Figure 8(a) and (b) illustrate f1_score and f2_score respectively on Lightning 7 dataset. Both f1_score and f2_score select at 25 % as the percentage that we should reduce the training set to. Compare these points to the corresponding error rates on Fig. 8(c), which use the reduced training sets to classify instances on testing set, these reductions are acceptable because the error rates at these points even decreased. In detail, the training set with 25 % instances has the error rate of 0.1. Meanwhile, the training set with 90 % instances has the error rate of 0.3.

Fig. 8.
figure 8

Percentage of instances selected in Lightning 7 dataset, (a) f1_score selects at 25 %, (b) f2_score selects at 25 %, (c) error rates at each percentage of instances kept as training set

Figure 9(a) and (b) illustrate f1_score and f2_score respectively on Gun Point dataset. f1_score selects at 25 % as the percentage that we should reduce the training set to and f2_score selects at 10 %. Comparing these points to the error rate on Fig. 9(c) when we use the reduced training sets to classify instances on testing set, these reductions are reasonable because the error rate is 0.0 at all the percentage of reduction.

Fig. 9.
figure 9

Percentage of instances selected in Gun Point dataset, (a) f1_score selects at 25 %, (b) f2_score selects at 10 %, (c) error rates at each percentage of instances kept as training set

5 Conclusions

Reducing training set size is vitally important in improving speed and space using of 1-NN, an efficient method for time series classification.
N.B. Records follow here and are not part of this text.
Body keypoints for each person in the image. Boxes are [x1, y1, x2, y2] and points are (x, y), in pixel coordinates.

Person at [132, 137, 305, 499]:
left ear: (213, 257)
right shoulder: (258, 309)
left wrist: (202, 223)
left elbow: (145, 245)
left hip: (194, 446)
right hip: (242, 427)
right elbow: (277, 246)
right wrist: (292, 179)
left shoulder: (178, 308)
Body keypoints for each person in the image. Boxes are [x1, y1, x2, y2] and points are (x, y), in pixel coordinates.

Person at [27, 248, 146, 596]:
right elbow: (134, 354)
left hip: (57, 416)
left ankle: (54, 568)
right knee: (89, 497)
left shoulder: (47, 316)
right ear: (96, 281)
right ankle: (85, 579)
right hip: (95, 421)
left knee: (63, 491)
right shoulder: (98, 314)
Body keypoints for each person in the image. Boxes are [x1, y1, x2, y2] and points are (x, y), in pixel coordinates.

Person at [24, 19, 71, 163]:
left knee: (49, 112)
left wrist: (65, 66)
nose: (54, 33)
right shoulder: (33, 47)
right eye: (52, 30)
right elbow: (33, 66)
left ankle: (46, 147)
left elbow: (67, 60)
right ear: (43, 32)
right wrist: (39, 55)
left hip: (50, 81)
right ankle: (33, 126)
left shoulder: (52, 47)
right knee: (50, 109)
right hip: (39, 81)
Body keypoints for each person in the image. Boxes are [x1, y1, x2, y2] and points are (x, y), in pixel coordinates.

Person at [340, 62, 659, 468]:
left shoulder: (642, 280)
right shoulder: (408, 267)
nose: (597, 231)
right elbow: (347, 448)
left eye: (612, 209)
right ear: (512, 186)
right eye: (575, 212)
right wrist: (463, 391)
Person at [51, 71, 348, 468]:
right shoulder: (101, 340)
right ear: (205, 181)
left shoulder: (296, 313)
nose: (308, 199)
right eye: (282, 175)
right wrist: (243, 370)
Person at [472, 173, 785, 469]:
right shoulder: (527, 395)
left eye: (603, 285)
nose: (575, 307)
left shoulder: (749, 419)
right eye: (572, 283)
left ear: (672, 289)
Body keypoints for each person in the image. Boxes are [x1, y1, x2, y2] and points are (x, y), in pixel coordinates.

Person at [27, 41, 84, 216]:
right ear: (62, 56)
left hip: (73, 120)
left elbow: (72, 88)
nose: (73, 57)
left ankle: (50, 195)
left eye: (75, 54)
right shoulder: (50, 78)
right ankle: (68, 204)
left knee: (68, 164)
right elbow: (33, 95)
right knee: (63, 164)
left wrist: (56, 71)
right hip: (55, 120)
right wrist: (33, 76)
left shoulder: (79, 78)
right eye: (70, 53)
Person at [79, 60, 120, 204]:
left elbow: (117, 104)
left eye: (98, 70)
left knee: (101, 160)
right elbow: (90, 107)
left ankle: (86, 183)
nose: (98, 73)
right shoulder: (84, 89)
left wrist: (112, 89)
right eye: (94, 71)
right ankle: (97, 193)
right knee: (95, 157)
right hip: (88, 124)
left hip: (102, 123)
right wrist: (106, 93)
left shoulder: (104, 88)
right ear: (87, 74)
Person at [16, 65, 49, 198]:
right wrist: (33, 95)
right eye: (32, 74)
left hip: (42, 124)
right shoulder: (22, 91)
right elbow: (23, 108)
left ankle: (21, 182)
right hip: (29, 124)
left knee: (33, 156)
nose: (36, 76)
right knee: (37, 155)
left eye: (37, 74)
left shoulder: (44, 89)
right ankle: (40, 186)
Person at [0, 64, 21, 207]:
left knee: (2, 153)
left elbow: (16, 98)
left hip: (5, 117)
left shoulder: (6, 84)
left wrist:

In this work, our method reduces training set size by using K-means to determine its representative characteristics. Then, only representative instances are kept as training data. In comparison with previous methods, our method has a different viewpoint as it does not use a ranking function, which can lead to some weaknesses mentioned in this paper. In addition, the proposed method can identify an appropriate percentage which we should choose to reduce the training set to. The experimental results show that the proposed method outperforms Naïve Rank Reduction and INSIGHT.